閱讀文本:
◇ ◇ ◇ ◇
重啟撲克機器人之路 -12：當簡化反而帶來更多可能

更新於 2025/02/21發佈於 2025/02/21閱讀時間約 26 分鐘

昨天在改進撲克資料的提取過程時，有了一些有趣的領悟。原本想著要把所有細節都考慮進去，結果反而讓自己陷入了一個數據過於複雜的困境。特別是在處理raise action的部分，之前總覺得每個不同的下注大小都應該被當作獨特的數據點來訓練，現在回想起來，這種過度精確的想法反而限制了模型的學習空間。

這讓我想起以前用Hand2Note分析玩家池的經驗，在數學以及理論上，30%跟50%的下注差異滿多的，但在實戰中，玩家的range其實並沒有太大的區別。於是我決定將各種下注大小重新分類，簡化成幾個主要類別：小注、中注、大注等。這個決定不僅讓數據更容易處理，更重要的是讓每個類別都有足夠的樣本來進行有意義的分析。

在整理數據的過程中也發現了一些之前忽略的問題。比如pot size的計算方式有誤 - 之前用的是牌局開始時的金額，而忽略已經投入底池的錢。還有玩家ID的部分，原先直接使用玩家名稱導致數據不夠一致，現在改用簡單的ID編號後，數據的一致性提高了不少。

原本打算使用Random Forest Classification來處理這project，感覺這樣可以讓整個流程變得更直接簡單。然而在檢視訓練數據時，意識到poker中previous action的重要性可能遠超過我的預期。這讓我開始思考是否需要一個能更好地處理序列數據的模型。

在與語言模型討論後，決定嘗試將特徵分成兩個分支：一個處理全局遊戲狀態，另一個專門處理動作序列。這個新方案使用了LSTM網絡來處理序列資料，雖然我還不太理解它的運作原理，但至少模型可以開始訓練了，這總是個好的起點。

回顧昨天的進展，發現有時候「簡化」反而能帶來更多可能性。就像之前用OpenHoldem時，總是想要處理所有可能的情況，結果反而讓程式變得難以維護。現在學會了如何在保持核心功能的同時，適度簡化實作方式，這或許才是真正的進步。

接下來還需要深入研究LSTM網絡的原理，雖然現在還是一頭霧水，但至少方向是對的。就像之前寫過的，有時候不需要完全理解所有細節，先讓東西能跑起來，再慢慢改進可能是更好的策略。

更新後的手牌資料提取，適用於iPoker xml hand history：

#!/usr/bin/env python3

import os

import xml.etree.ElementTree as ET

import json

import re



# ------------------------------

# Helper functions

# ------------------------------



def safe_float(text):

try:

return float(re.sub(r"[^\d\.]", "", text))

except Exception:

return 0.0



def street_from_round(round_no):

return {1: "preflop", 2: "flop", 3: "turn", 4: "river"}.get(round_no, "unknown")
◇ ◇ ◇ ◇
資料展示:

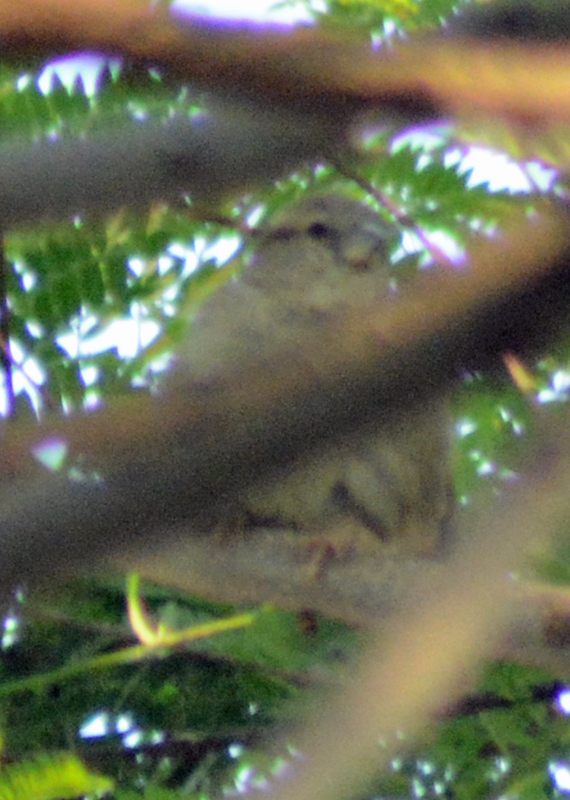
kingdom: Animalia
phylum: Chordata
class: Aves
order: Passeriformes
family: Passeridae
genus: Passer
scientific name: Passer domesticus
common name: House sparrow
◇ ◇ ◇ ◇
作答要求:
[1] 請依據撲克機器人一文回答下列問題：
(a) 作者將各種下注大小簡化成哪幾個主要類別？
(b) 先前 pot size 的計算方式錯在何處？
(c) 新方案以何種網絡處理序列資料？
[2] 請將撲克機器人一文中的「這個決定不僅讓數據更容易處理，更重要的是讓每個類別都有足夠的樣本來進行有意義的分析。」譯成英文。
[3] 請逐字照錄撲克機器人一文中從「昨天在改進撲克資料的提取過程」到「夠的樣本來進行有意義的分析。」的部分。

參考答案:
[1]
(a) 小注、中注、大注等。
(b) 先前用的是牌局開始時的金額，忽略了已經投入底池的錢。
(c) LSTM網絡。

[2] This decision not only made the data easier to handle but, more importantly, gave each category enough samples for meaningful analysis.

[3]
昨天在改進撲克資料的提取過程時，有了一些有趣的領悟。原本想著要把所有細節都考慮進去，結果反而讓自己陷入了一個數據過於複雜的困境。特別是在處理raise action的部分，之前總覺得每個不同的下注大小都應該被當作獨特的數據點來訓練，現在回想起來，這種過度精確的想法反而限制了模型的學習空間。

這讓我想起以前用Hand2Note分析玩家池的經驗，在數學以及理論上，30%跟50%的下注差異滿多的，但在實戰中，玩家的range其實並沒有太大的區別。於是我決定將各種下注大小重新分類，簡化成幾個主要類別：小注、中注、大注等。這個決定不僅讓數據更容易處理，更重要的是讓每個類別都有足夠的樣本來進行有意義的分析。